**WHAT YOU ARE ASKED TO DO:** Copy out all of the data below word for word, leaving the pictures out of your copy.

**INFORMATION SUPPLIED:**
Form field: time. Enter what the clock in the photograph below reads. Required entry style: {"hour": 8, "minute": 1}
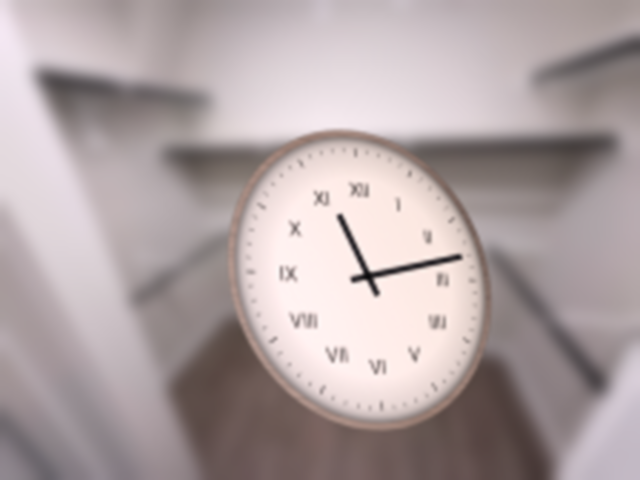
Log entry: {"hour": 11, "minute": 13}
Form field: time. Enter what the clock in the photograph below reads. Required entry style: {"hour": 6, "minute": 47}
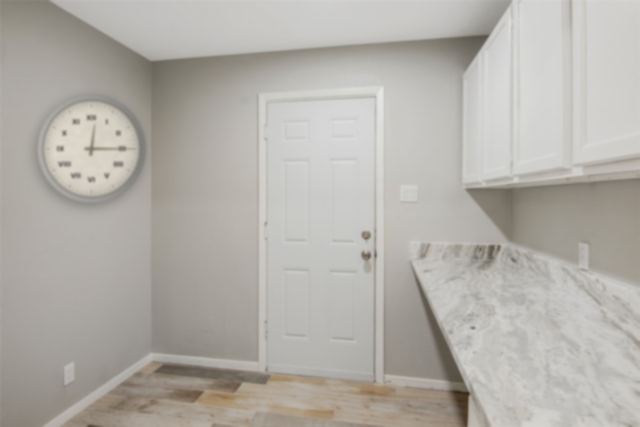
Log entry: {"hour": 12, "minute": 15}
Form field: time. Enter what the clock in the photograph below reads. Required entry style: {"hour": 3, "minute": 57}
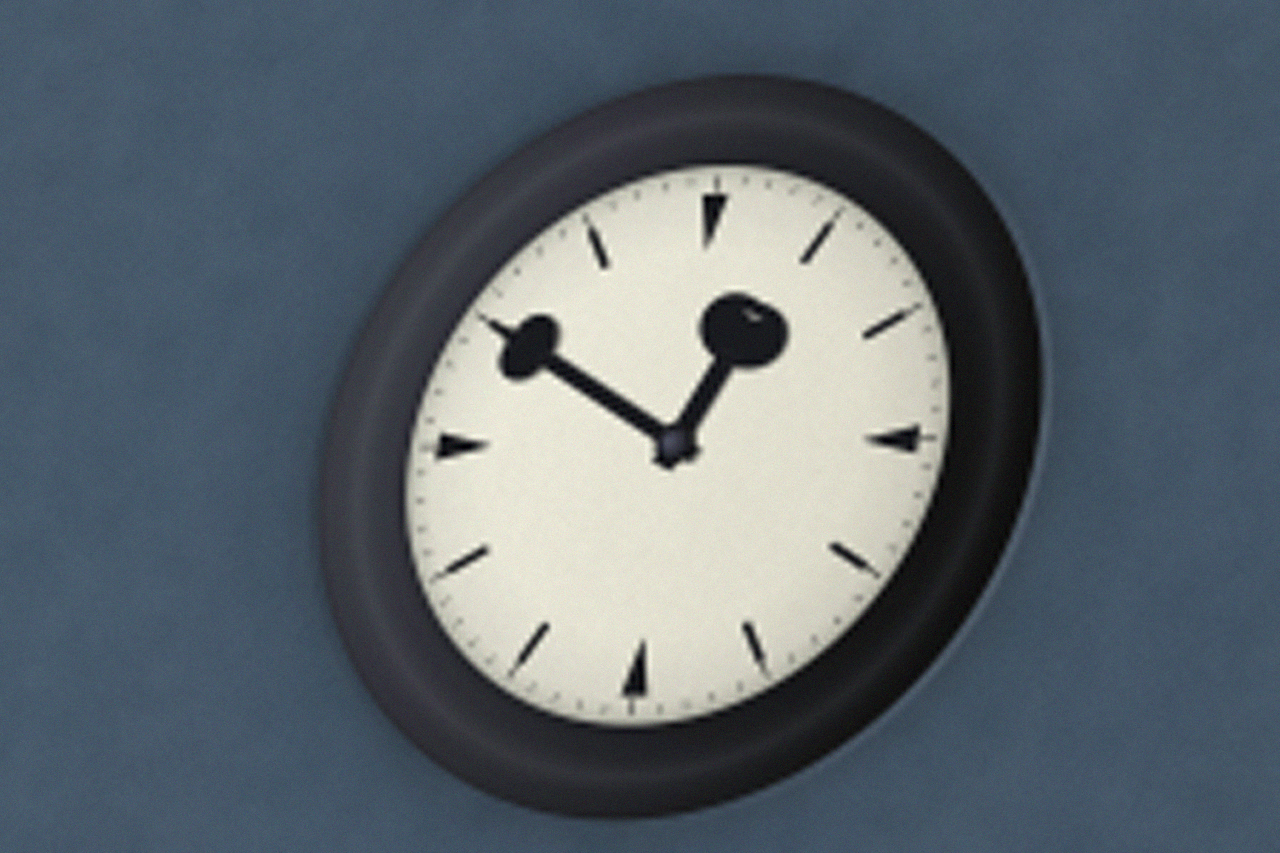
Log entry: {"hour": 12, "minute": 50}
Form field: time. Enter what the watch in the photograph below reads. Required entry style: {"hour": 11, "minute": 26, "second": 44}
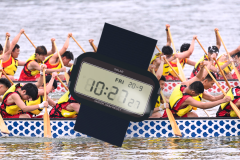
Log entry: {"hour": 10, "minute": 27, "second": 27}
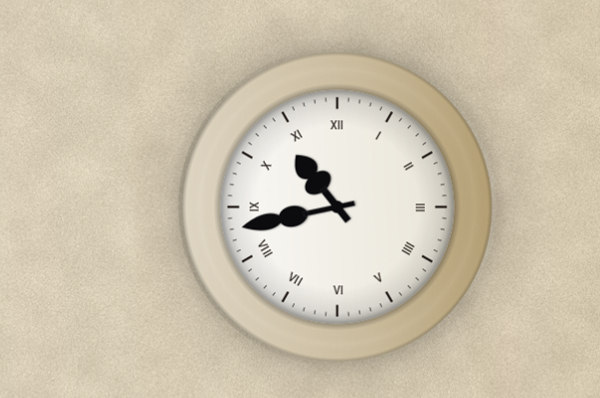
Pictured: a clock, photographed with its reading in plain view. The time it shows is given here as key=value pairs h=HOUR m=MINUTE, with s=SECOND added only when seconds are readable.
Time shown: h=10 m=43
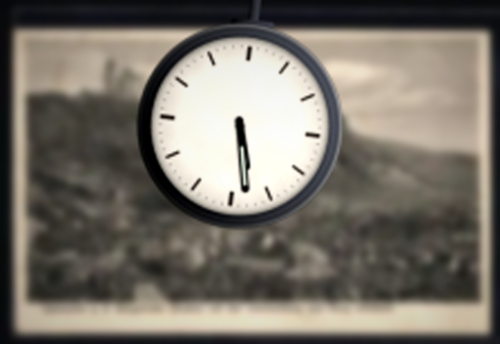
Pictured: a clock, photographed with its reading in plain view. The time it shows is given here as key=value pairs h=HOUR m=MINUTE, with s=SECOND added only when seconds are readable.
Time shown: h=5 m=28
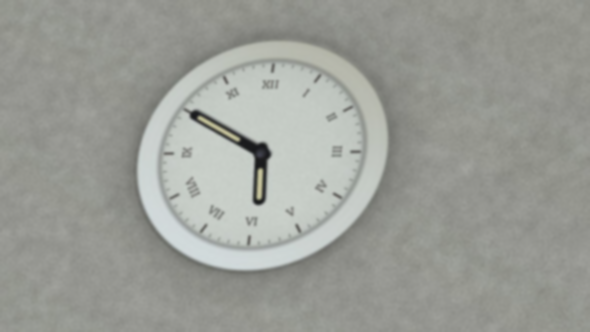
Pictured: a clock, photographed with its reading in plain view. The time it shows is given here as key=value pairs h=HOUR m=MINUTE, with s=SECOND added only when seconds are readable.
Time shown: h=5 m=50
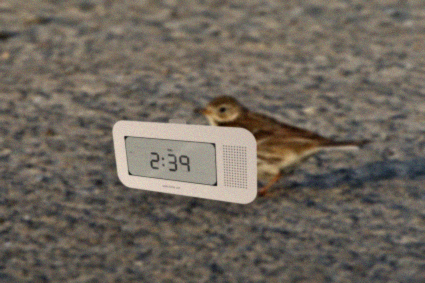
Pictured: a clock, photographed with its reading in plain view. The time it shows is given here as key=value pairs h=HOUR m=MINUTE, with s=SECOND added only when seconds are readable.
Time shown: h=2 m=39
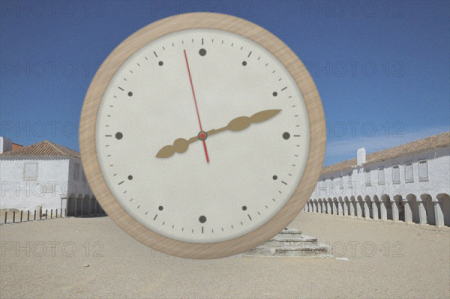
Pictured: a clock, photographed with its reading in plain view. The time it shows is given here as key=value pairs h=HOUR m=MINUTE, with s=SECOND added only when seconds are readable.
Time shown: h=8 m=11 s=58
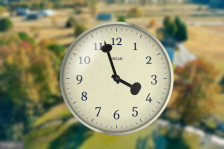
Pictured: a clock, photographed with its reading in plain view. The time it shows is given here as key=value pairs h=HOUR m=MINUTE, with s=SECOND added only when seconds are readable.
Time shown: h=3 m=57
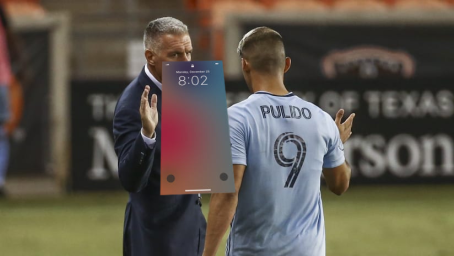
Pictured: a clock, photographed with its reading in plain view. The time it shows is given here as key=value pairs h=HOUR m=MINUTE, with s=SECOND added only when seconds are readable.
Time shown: h=8 m=2
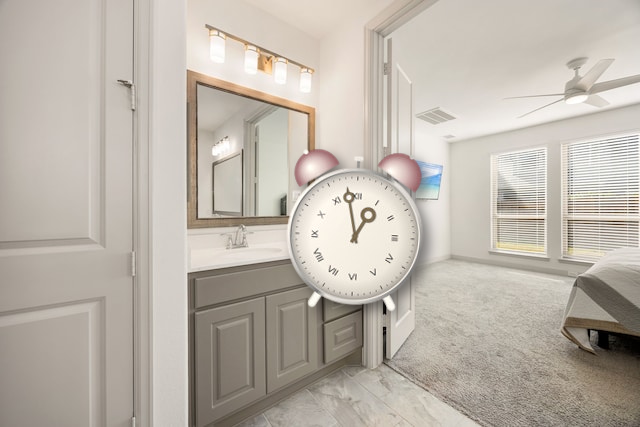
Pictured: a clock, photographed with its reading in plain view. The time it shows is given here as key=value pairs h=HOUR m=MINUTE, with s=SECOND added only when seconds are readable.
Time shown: h=12 m=58
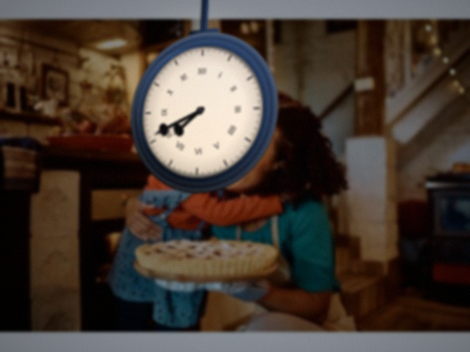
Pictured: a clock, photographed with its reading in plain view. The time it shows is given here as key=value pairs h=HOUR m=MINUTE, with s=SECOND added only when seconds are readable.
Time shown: h=7 m=41
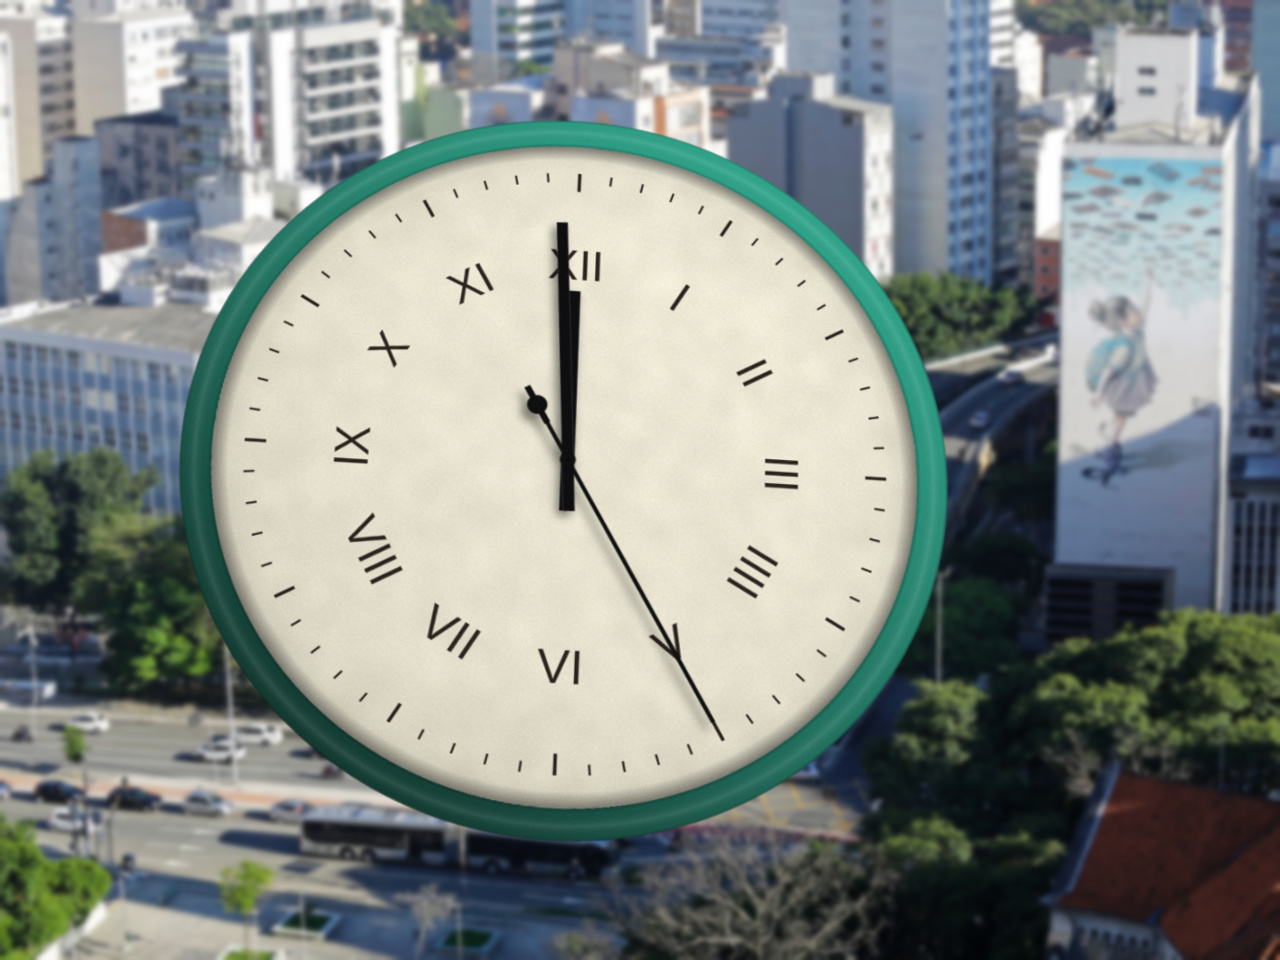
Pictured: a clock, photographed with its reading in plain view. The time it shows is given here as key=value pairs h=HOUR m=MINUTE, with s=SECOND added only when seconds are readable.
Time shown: h=11 m=59 s=25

**RESPONSE TO THIS EXERCISE:**
Form field: time. Enter what the clock in the photograph below reads. Required entry style: {"hour": 8, "minute": 1}
Log entry: {"hour": 11, "minute": 13}
Form field: time. Enter what the clock in the photograph below reads. Required entry style: {"hour": 6, "minute": 47}
Log entry: {"hour": 12, "minute": 15}
Form field: time. Enter what the clock in the photograph below reads. Required entry style: {"hour": 3, "minute": 57}
Log entry: {"hour": 12, "minute": 50}
Form field: time. Enter what the watch in the photograph below reads. Required entry style: {"hour": 11, "minute": 26, "second": 44}
Log entry: {"hour": 10, "minute": 27, "second": 27}
Pictured: a clock, photographed with its reading in plain view. The time it shows is given here as key=value pairs h=HOUR m=MINUTE, with s=SECOND added only when seconds are readable.
Time shown: h=10 m=43
Pictured: a clock, photographed with its reading in plain view. The time it shows is given here as key=value pairs h=HOUR m=MINUTE, with s=SECOND added only when seconds are readable.
Time shown: h=5 m=28
Pictured: a clock, photographed with its reading in plain view. The time it shows is given here as key=value pairs h=HOUR m=MINUTE, with s=SECOND added only when seconds are readable.
Time shown: h=5 m=50
Pictured: a clock, photographed with its reading in plain view. The time it shows is given here as key=value pairs h=HOUR m=MINUTE, with s=SECOND added only when seconds are readable.
Time shown: h=2 m=39
Pictured: a clock, photographed with its reading in plain view. The time it shows is given here as key=value pairs h=HOUR m=MINUTE, with s=SECOND added only when seconds are readable.
Time shown: h=8 m=11 s=58
Pictured: a clock, photographed with its reading in plain view. The time it shows is given here as key=value pairs h=HOUR m=MINUTE, with s=SECOND added only when seconds are readable.
Time shown: h=3 m=57
Pictured: a clock, photographed with its reading in plain view. The time it shows is given here as key=value pairs h=HOUR m=MINUTE, with s=SECOND added only when seconds are readable.
Time shown: h=8 m=2
Pictured: a clock, photographed with its reading in plain view. The time it shows is given here as key=value pairs h=HOUR m=MINUTE, with s=SECOND added only when seconds are readable.
Time shown: h=12 m=58
Pictured: a clock, photographed with its reading in plain view. The time it shows is given here as key=value pairs h=HOUR m=MINUTE, with s=SECOND added only when seconds are readable.
Time shown: h=7 m=41
Pictured: a clock, photographed with its reading in plain view. The time it shows is given here as key=value pairs h=HOUR m=MINUTE, with s=SECOND added only when seconds are readable.
Time shown: h=11 m=59 s=25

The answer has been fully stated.